About a month ago my mother came to visit me. She lives in a relatively small town, so her trips to the city consist of us doing a lot of shopping. Recently, her favorite foundation had run out so we happily made our way down to the expensive department store for a new jar. Due to the birth of my daughter and the lifestyle of a mom with two kids, I had not been using my foundation so I had not actually been to the store in over nine months. Little did I know that they had completely renovated and upgraded the store to a kind of super-luxury status. The new glass walls, fancy escalator and modernized décor screamed of the big dollars and high price tags. The staff was superbly quaffed, the floor highly polished, the furniture extremely expensive, even the mannequins appeared posh.
I, of course, had just rushed out the door, leaving the kids with Dad so I could spend a few hours shopping. My hair was on day four without a shower, my jeans had a stain on the thigh, my cotton cargo coat looked rumpled from fishing it out of the back of the car, and not to mention one of the pockets was being held together with a large safety pin after my son torn it while playing tag. I had no make up on, and the post pregnancy hormones were having one of those days with my face. Hurrying to make it out the door before one of the kids had a fit, made me think little of what my appearance was and more about making the escape.

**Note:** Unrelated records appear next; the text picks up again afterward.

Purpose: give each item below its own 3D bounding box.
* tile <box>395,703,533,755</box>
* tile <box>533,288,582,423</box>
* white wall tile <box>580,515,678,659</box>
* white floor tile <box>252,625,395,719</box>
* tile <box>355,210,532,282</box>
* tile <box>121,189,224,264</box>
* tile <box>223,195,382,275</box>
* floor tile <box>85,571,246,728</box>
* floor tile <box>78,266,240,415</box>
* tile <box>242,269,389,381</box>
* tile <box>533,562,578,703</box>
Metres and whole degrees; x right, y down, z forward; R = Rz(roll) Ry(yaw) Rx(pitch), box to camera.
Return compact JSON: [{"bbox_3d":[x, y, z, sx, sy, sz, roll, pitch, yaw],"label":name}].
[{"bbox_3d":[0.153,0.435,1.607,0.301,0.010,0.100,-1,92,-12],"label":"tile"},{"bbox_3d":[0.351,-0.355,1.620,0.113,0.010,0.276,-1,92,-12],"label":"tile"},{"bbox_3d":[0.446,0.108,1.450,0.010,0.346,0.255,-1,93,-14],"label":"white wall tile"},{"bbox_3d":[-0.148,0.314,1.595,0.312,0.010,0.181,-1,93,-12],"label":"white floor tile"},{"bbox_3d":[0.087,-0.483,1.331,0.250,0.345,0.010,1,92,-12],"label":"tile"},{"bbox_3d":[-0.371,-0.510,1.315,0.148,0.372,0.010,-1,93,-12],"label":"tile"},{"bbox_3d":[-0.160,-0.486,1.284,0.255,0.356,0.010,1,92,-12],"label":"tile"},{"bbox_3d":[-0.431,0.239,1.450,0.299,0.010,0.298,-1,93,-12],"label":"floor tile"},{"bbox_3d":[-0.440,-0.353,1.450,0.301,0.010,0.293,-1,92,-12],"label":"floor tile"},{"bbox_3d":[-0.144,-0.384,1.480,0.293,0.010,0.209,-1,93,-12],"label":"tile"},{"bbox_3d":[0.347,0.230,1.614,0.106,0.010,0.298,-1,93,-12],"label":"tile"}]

Yet in that huge arena where every cosmetic and fragrance fashionista stands donned perfectly in their made up faces, fashion forward outfits and slightly thinner than thin bodies, I saw my reflection in the eight thousand mirrors they installed. What I saw, I truly didn’t like. By the time I reached the counter of my favorite make-up, I was cringing and wishing I could just turn back. Yet, the sales clerk I always chat with was there, greeting me louder than I expected, as if drawing attention to the pitiful mess I had become. The once over was all I needed to hammer home the sight I must have made, scuffed shoes, broken nails, no earrings, no make-up and of course, still carrying my summer purse.
It was all I needed to remind me that although I am a full time mom and I work from home, I didn’t have to look this way. Immediately, I made a pact with myself. My daughter is almost eleven months, and the mommy-frump, daze is over. No longer am I breastfeeding (one of my favorite excuses for loose and comfy clothes). No longer am I recovering or as sleep deprived as I once was. This not caring about how I look, had to change.